=== Records supplied ===

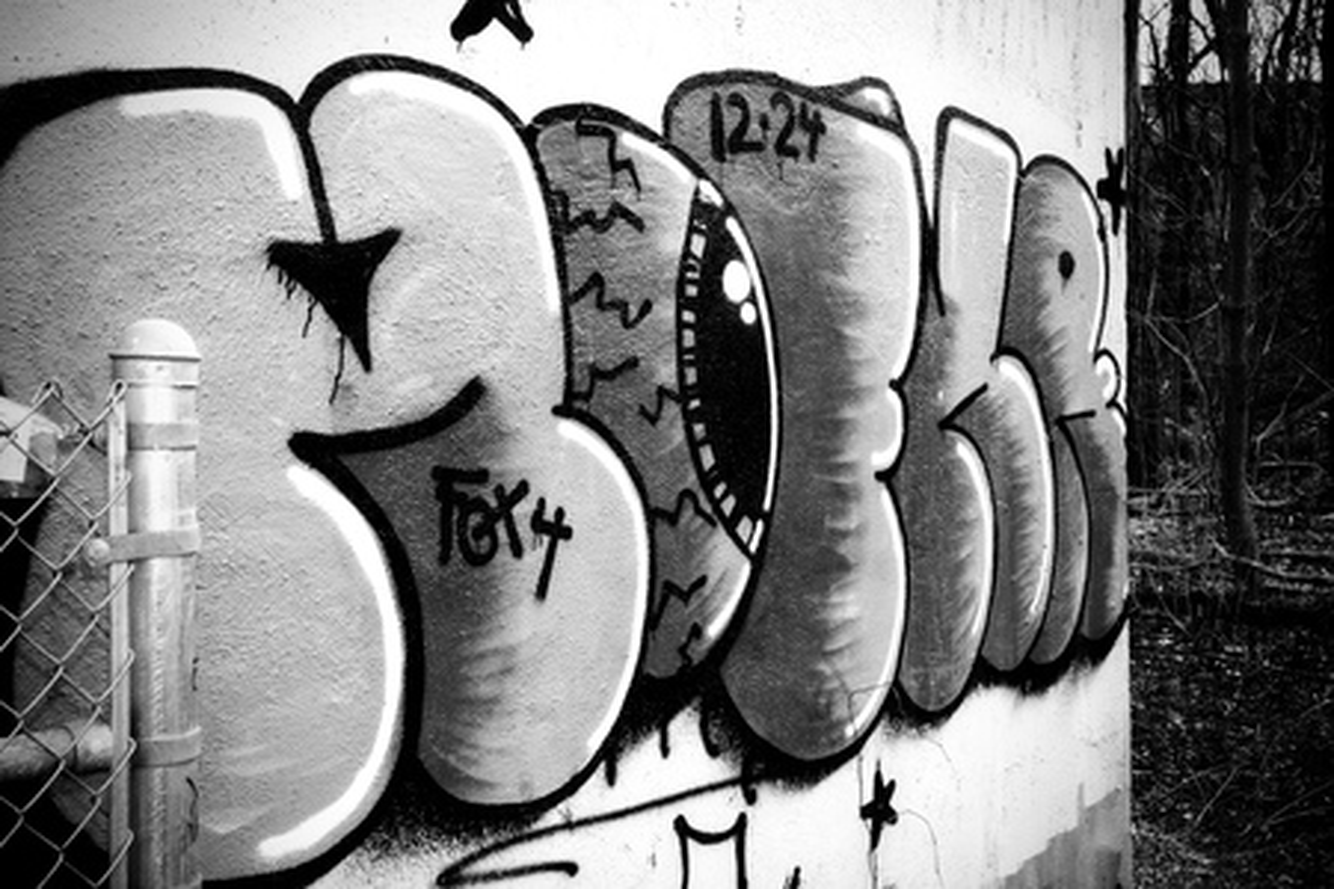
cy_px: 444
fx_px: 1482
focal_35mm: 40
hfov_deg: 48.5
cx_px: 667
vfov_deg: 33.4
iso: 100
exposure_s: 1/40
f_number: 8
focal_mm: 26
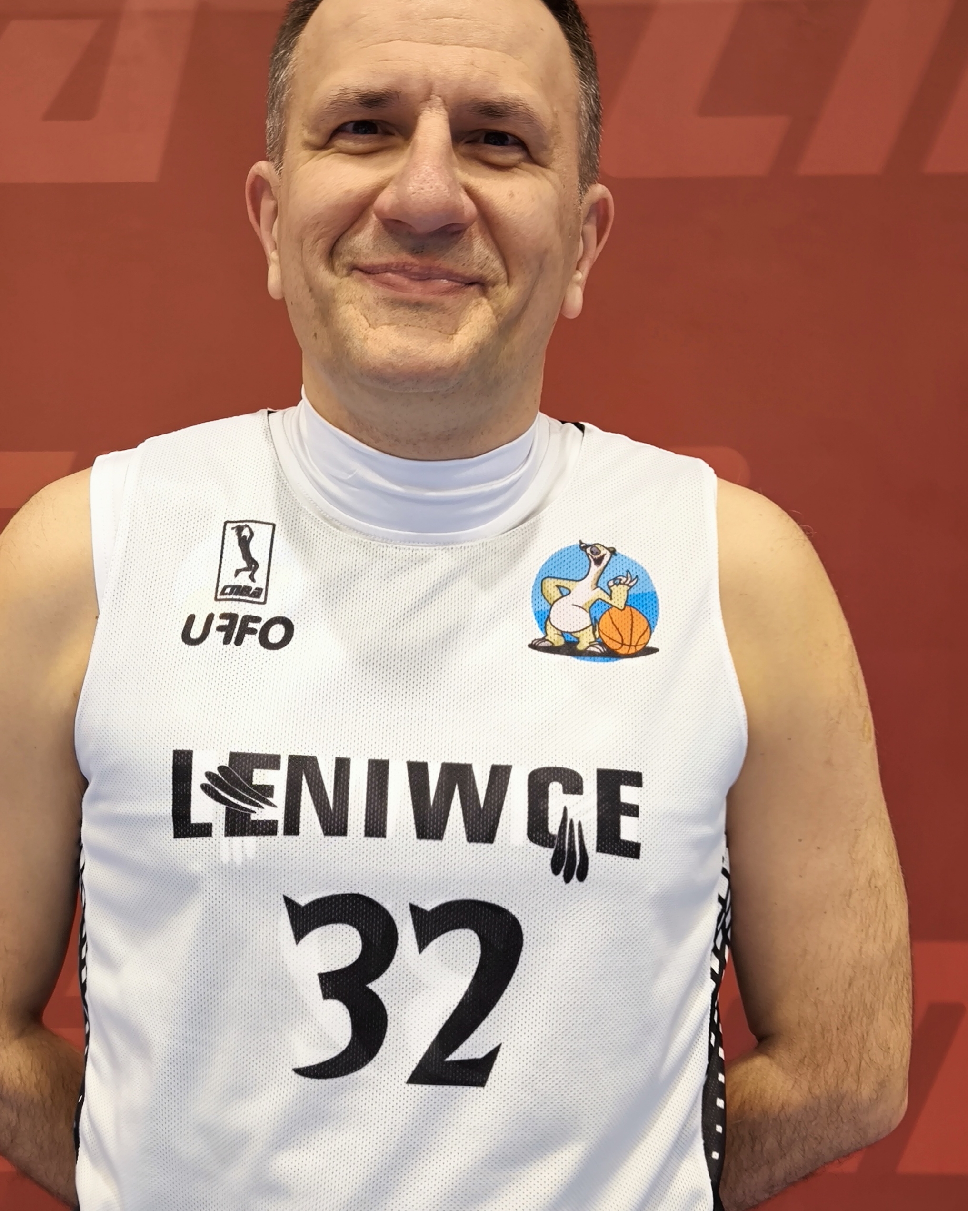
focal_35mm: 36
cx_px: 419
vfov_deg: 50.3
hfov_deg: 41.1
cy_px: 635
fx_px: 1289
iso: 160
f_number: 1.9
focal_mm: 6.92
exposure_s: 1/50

===
=== Records supplied ===

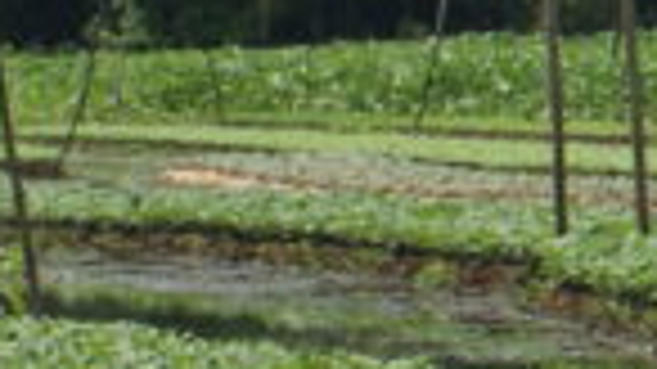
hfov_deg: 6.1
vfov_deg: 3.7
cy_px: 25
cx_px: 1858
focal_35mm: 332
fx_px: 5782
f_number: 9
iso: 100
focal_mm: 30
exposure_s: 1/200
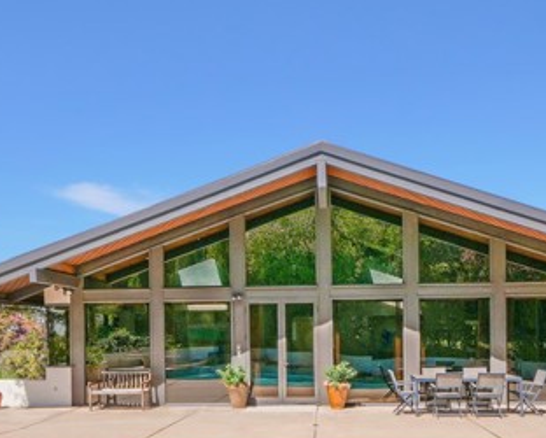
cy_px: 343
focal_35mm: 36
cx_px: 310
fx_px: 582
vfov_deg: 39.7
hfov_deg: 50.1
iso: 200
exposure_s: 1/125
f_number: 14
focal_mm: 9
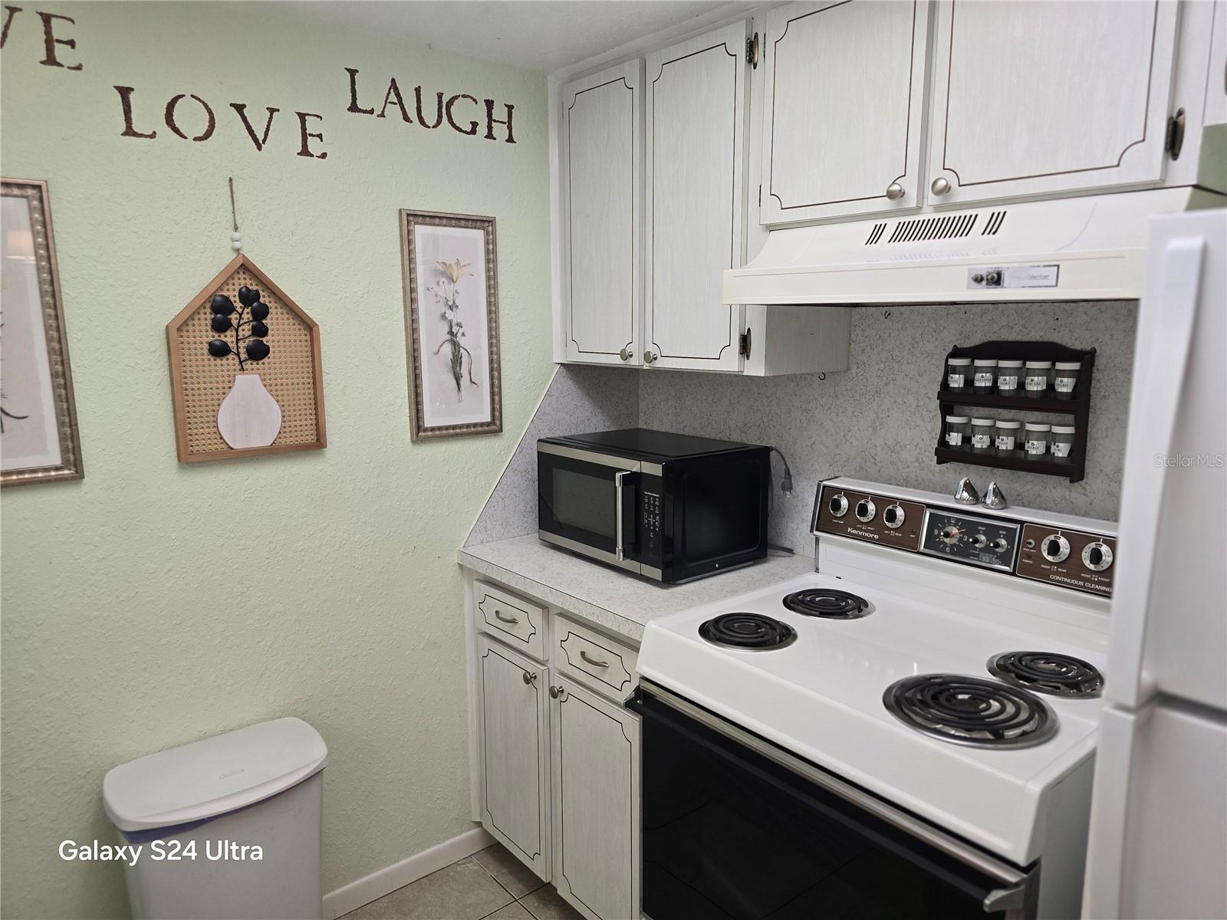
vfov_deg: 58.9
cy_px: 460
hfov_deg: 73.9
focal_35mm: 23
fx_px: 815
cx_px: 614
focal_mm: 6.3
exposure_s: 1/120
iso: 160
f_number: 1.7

===
=== Records supplied ===

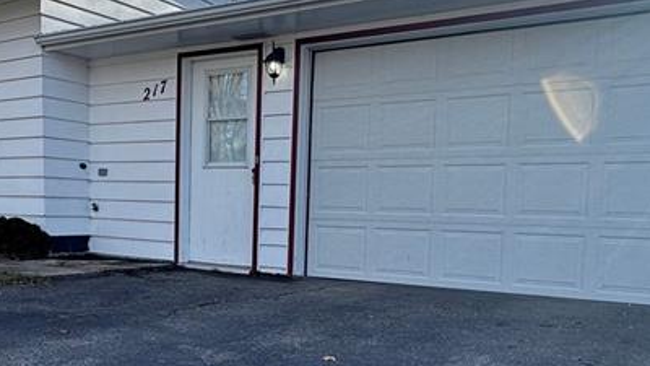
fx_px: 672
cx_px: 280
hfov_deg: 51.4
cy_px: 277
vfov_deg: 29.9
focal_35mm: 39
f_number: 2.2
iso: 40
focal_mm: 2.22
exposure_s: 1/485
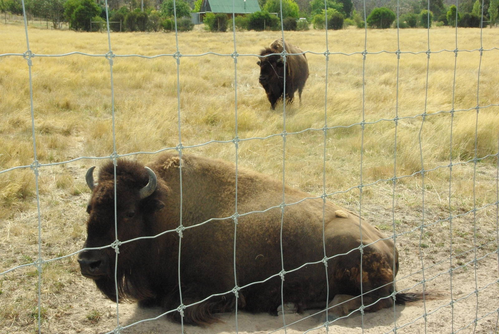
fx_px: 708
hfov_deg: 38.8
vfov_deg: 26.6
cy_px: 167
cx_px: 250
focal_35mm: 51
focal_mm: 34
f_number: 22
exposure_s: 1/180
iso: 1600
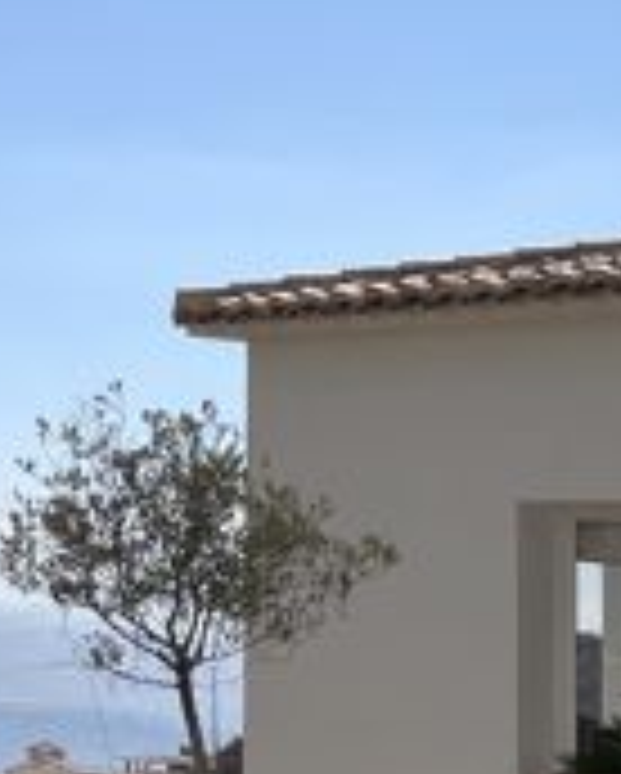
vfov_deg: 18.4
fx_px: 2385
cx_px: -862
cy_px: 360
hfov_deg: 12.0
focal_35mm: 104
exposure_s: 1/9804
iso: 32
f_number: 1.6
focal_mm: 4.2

===

* **What the task asks**:
Reproduce the listing above from the line that holds "fx_px: 5782" through the line that holds "f_number: 1.7", both included, with the pictures left out.

* **Exercise response**:
fx_px: 5782
f_number: 9
iso: 100
focal_mm: 30
exposure_s: 1/200
cy_px: 343
focal_35mm: 36
cx_px: 310
fx_px: 582
vfov_deg: 39.7
hfov_deg: 50.1
iso: 200
exposure_s: 1/125
f_number: 14
focal_mm: 9
vfov_deg: 58.9
cy_px: 460
hfov_deg: 73.9
focal_35mm: 23
fx_px: 815
cx_px: 614
focal_mm: 6.3
exposure_s: 1/120
iso: 160
f_number: 1.7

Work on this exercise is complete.